US asked that 1,934 Americans' names be 'unmasked' in intel

WASHINGTON — Government officials requested to know the identities of more than 1,900 Americans whose information was swept up in National Security Agency surveillance programs last year, according to a newly-released intelligence report.

The identities of U.S. citizens and legal permanent residents were found in 3,914 intelligence reports the NSA distributed last year, said the report released Tuesday. The annual report comes just weeks after President Donald Trump accused former President Barack Obama's national security adviser of possibly committing a crime when she asked government analysts to disclose the names of Trump associates documented in intelligence reports.

Most names in such intelligence reports are masked to protect privacy, but last year government officials requested that 1,934 identities — not initially revealed in the NSA reports — be unmasked in order to understand the intelligence being conveyed. In 2015, government officials requested the unmasking of 2,232 identities.

Obama's national security adviser, Susan Rice, has said that neither she nor other Obama officials used secret intelligence reports to spy on Trump associates for political purposes. Rice's official role would have given her the ability to request that names be revealed for national security purposes.

In interviews, Rice acknowledged that she sometimes asked for the names of Americans referenced in reports. She would not say whether she saw intelligence related to Trump associates or whether she asked for their identities, though she did say that reports related to Russia increased in the final months of the presidential election campaign.

Lawmakers have repeatedly asked U.S. intelligence agencies to tell them how many Americans' emails and calls are vacuumed up by warrantless government surveillance programs created to collect information on foreign intelligence targets.
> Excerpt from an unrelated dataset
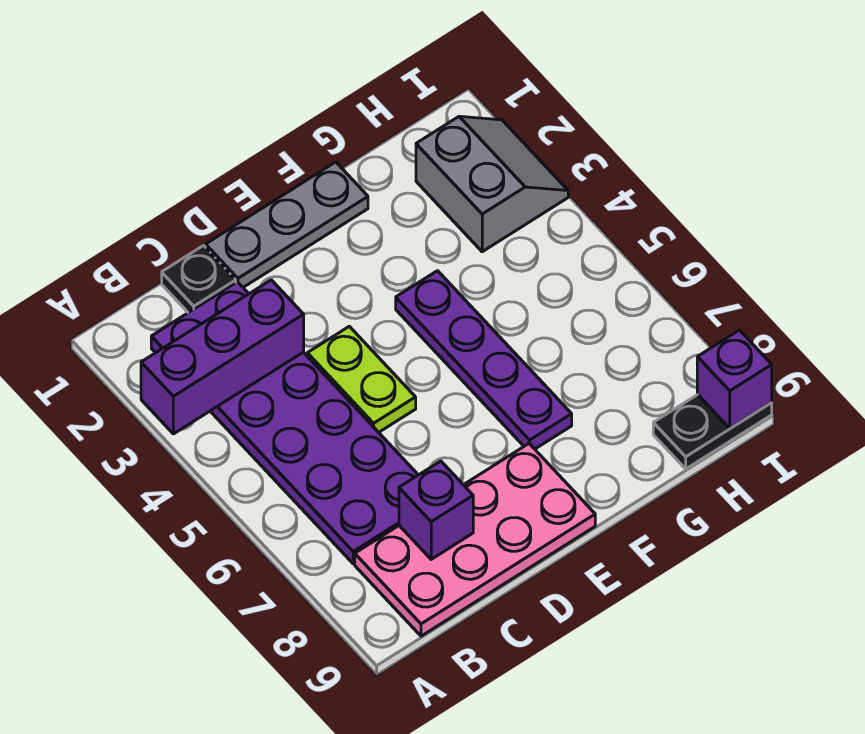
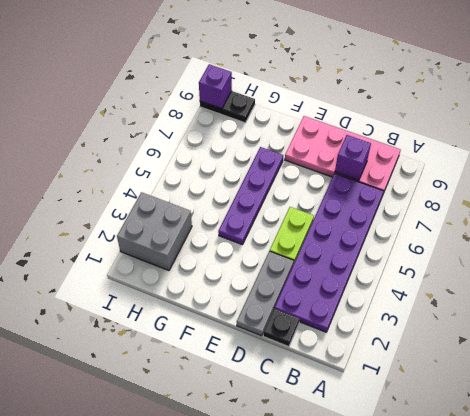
purple 1x3 brick [141,280,304,434] -> none
grey 1x3 plate [206,162,368,287] -> grey 1x3 plate turned to [237,251,294,336]
grey 2x2 slope [416,116,568,252] -> grey 2x2 brick [117,192,192,271]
"This report provides a small window into the government's surveillance activities, but it leaves vital questions unanswered," Sen. Ron Wyden, D-Ore., said in a statement. "At the top of the list is how many Americans' communications are being swept up."

After former NSA contractor Edward Snowden leaked documents revealing extensive government surveillance, Congress passed a law that ended bulk collection. But communications companies can collect the data and the NSA still can access it for national security purposes.

The report showed that even under the new law, the NSA still collected more than 151 million records about Americans' phone calls last year.